Anggota gugus tugas penanganan masalah pemerasan seks di Telegram mengadakan konferensi pers di Gwanghwamun, Seoul, pada bulan Maret 2020, menyerukan solusi mendasar terhadap masalah eksploitasi seksual di Telegram. (Kim Hye-yeon/The Hankyoreh)
Dengan banyaknya pelanggaran baru yang melibatkan pembuatan dan penyebaran gambar deepfake eksplisit yang terungkap hampir setiap hari, organisasi hak-hak perempuan Korea Selatan, Womenlink, mengutuk kenyataan bahwa perempuan “hidup tanpa negara” karena mereka tidak lagi melihat diri mereka sendiri. perlindungan yang mereka perlukan.
Womenlink mengeluarkan pernyataan pada hari Senin, mengecam “masyarakat rusak yang telah melahirkan lebih dari 220.000 pelaku kekerasan seksual” dan mempertanyakan “berapa lama Korea Selatan dapat mengabaikan situasi yang mengerikan ini.”
Womenlink menulis dalam sebuah pernyataan: “Saluran Telegram memiliki sekitar 227.000 anggota dan memungkinkan orang menerima gambar kenalan secara seksual eksplisit dalam waktu lima detik hanya dengan mengirimkan foto dan membayar.”
“Jumlah orang yang berpartisipasi dalam saluran ini menunjukkan bahwa masalahnya lebih besar dibandingkan individu tertentu yang bergabung dengan saluran ini untuk membuat dan mengonsumsi konten ilegal,” lanjut organisasi tersebut.

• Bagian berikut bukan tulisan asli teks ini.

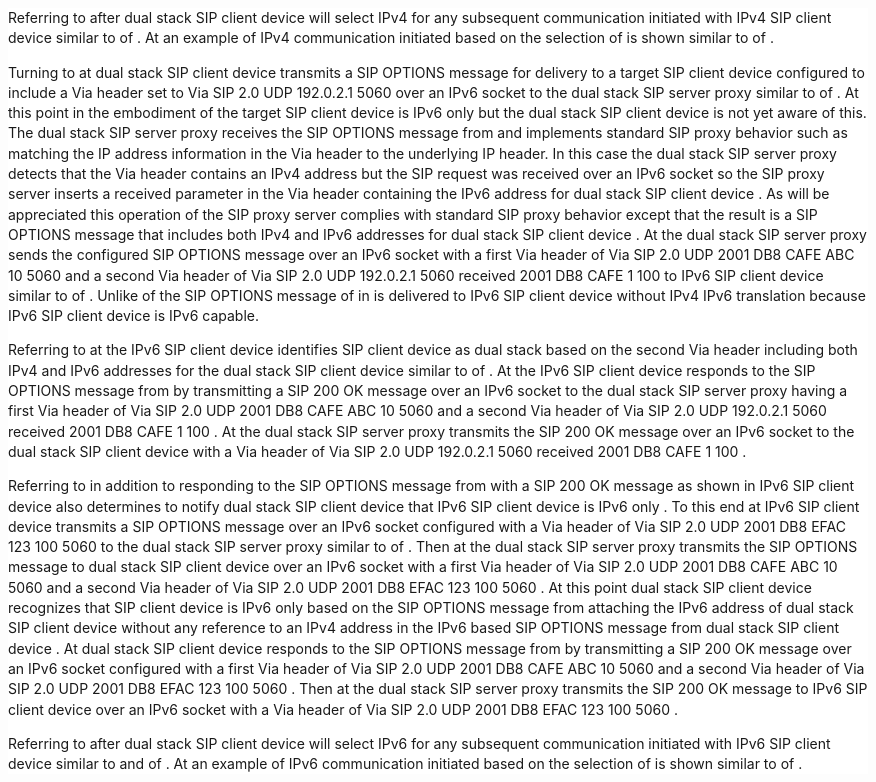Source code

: Referring to after dual stack SIP client device will select IPv4 for any subsequent communication initiated with IPv4 SIP client device similar to of . At an example of IPv4 communication initiated based on the selection of is shown similar to of .

Turning to at dual stack SIP client device transmits a SIP OPTIONS message for delivery to a target SIP client device configured to include a Via header set to Via SIP 2.0 UDP 192.0.2.1 5060 over an IPv6 socket to the dual stack SIP server proxy similar to of . At this point in the embodiment of the target SIP client device is IPv6 only but the dual stack SIP client device is not yet aware of this. The dual stack SIP server proxy receives the SIP OPTIONS message from and implements standard SIP proxy behavior such as matching the IP address information in the Via header to the underlying IP header. In this case the dual stack SIP server proxy detects that the Via header contains an IPv4 address but the SIP request was received over an IPv6 socket so the SIP proxy server inserts a received parameter in the Via header containing the IPv6 address for dual stack SIP client device . As will be appreciated this operation of the SIP proxy server complies with standard SIP proxy behavior except that the result is a SIP OPTIONS message that includes both IPv4 and IPv6 addresses for dual stack SIP client device . At the dual stack SIP server proxy sends the configured SIP OPTIONS message over an IPv6 socket with a first Via header of Via SIP 2.0 UDP 2001 DB8 CAFE ABC 10 5060 and a second Via header of Via SIP 2.0 UDP 192.0.2.1 5060 received 2001 DB8 CAFE 1 100 to IPv6 SIP client device similar to of . Unlike of the SIP OPTIONS message of in is delivered to IPv6 SIP client device without IPv4 IPv6 translation because IPv6 SIP client device is IPv6 capable.

Referring to at the IPv6 SIP client device identifies SIP client device as dual stack based on the second Via header including both IPv4 and IPv6 addresses for the dual stack SIP client device similar to of . At the IPv6 SIP client device responds to the SIP OPTIONS message from by transmitting a SIP 200 OK message over an IPv6 socket to the dual stack SIP server proxy having a first Via header of Via SIP 2.0 UDP 2001 DB8 CAFE ABC 10 5060 and a second Via header of Via SIP 2.0 UDP 192.0.2.1 5060 received 2001 DB8 CAFE 1 100 . At the dual stack SIP server proxy transmits the SIP 200 OK message over an IPv6 socket to the dual stack SIP client device with a Via header of Via SIP 2.0 UDP 192.0.2.1 5060 received 2001 DB8 CAFE 1 100 .

Referring to in addition to responding to the SIP OPTIONS message from with a SIP 200 OK message as shown in IPv6 SIP client device also determines to notify dual stack SIP client device that IPv6 SIP client device is IPv6 only . To this end at IPv6 SIP client device transmits a SIP OPTIONS message over an IPv6 socket configured with a Via header of Via SIP 2.0 UDP 2001 DB8 EFAC 123 100 5060 to the dual stack SIP server proxy similar to of . Then at the dual stack SIP server proxy transmits the SIP OPTIONS message to dual stack SIP client device over an IPv6 socket with a first Via header of Via SIP 2.0 UDP 2001 DB8 CAFE ABC 10 5060 and a second Via header of Via SIP 2.0 UDP 2001 DB8 EFAC 123 100 5060 . At this point dual stack SIP client device recognizes that SIP client device is IPv6 only based on the SIP OPTIONS message from attaching the IPv6 address of dual stack SIP client device without any reference to an IPv4 address in the IPv6 based SIP OPTIONS message from dual stack SIP client device . At dual stack SIP client device responds to the SIP OPTIONS message from by transmitting a SIP 200 OK message over an IPv6 socket configured with a first Via header of Via SIP 2.0 UDP 2001 DB8 CAFE ABC 10 5060 and a second Via header of Via SIP 2.0 UDP 2001 DB8 EFAC 123 100 5060 . Then at the dual stack SIP server proxy transmits the SIP 200 OK message to IPv6 SIP client device over an IPv6 socket with a Via header of Via SIP 2.0 UDP 2001 DB8 EFAC 123 100 5060 .

Referring to after dual stack SIP client device will select IPv6 for any subsequent communication initiated with IPv6 SIP client device similar to and of . At an example of IPv6 communication initiated based on the selection of is shown similar to of .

“Perempuan Korea hidup dalam masyarakat di mana kejahatan dan kekerasan terhadap mereka tidak dihukum atau dicegah, sehingga memaksa mereka menjalani kehidupan sehari-hari dengan rasa takut. Mereka hidup tanpa negara dan tanpa perlindungan yang seharusnya diberikan oleh negara, ” kata organisasi menulis.
“Dapatkah sebuah masyarakat yang keselamatan banyak anggotanya terancam setiap hari, dan yang menoleransi serta mendorong perilaku kolektif yang mempermalukan dan merendahkan sesama warganya, dapat terus eksis? Yang lebih penting lagi, bukan? tanyanya sambil menekankan bahwa “ini adalah keadaan darurat nasional. “
Womenlink mengatakan sudah waktunya bagi masyarakat untuk membunyikan alarm.
“Seberapa rendah standar rata-rata orang Korea yang diangkat oleh masyarakat ini? Perempuan diobjektifikasi oleh rekan kerja dan bawahan laki-laki, kolega dan atasan, dan bahkan kenalan terdekat mereka, sebagai objek evaluasi berdasarkan penampilan dan gender, sebagai Objek seksual. penghinaan dan kehancuran,” kelompok itu bertanya.
“Mengobjektifikasi kenalan perempuan sebagai objek hasrat telah menjadi permainan bagi laki-laki untuk memandang rendah dan mempermalukan mereka,” katanya.
Womenlink juga mengecam pernyataan pemerintah Yoon Seok-yeol bahwa “tidak ada diskriminasi gender yang sistemik.” Organisasi tersebut menunjuk pada kejahatan seks digital ini sebagai sumber misogini dan seksisme dan mengecam pemerintah, dengan mengatakan “pemerintahan Yoon sedang mencoba merasionalisasi penghapusan Kementerian Kesetaraan Gender dan Keluarga dengan klaim seksisme sistemik yang tidak berdasar.” Penderitaan yang dialami banyak perempuan di masyarakat tidak ada dan diabaikan. Ini jelas merupakan kelalaian dalam menjalankan tugas.
Organisasi ini percaya: “Pemerintah harus dengan sepenuh hati mendukung departemen-departemen pemerintah yang berkomitmen untuk mempromosikan kesetaraan gender dan mengadopsi langkah-langkah komprehensif jangka pendek dan jangka panjang di seluruh kementerian untuk mengatasi diskriminasi gender struktural dan kekerasan terhadap perempuan.”
Organisasi perempuan tersebut mengakhiri pernyataannya dengan mengatakan: “Sebagai anggota komunitas kami, setiap warga negara terlibat dalam budaya mengerikan kekerasan seksual yang dinormalisasi ini. Kami perlu menegaskan bahwa setiap anggota masyarakat kami, tanpa memandang gender, menghormati orang lain.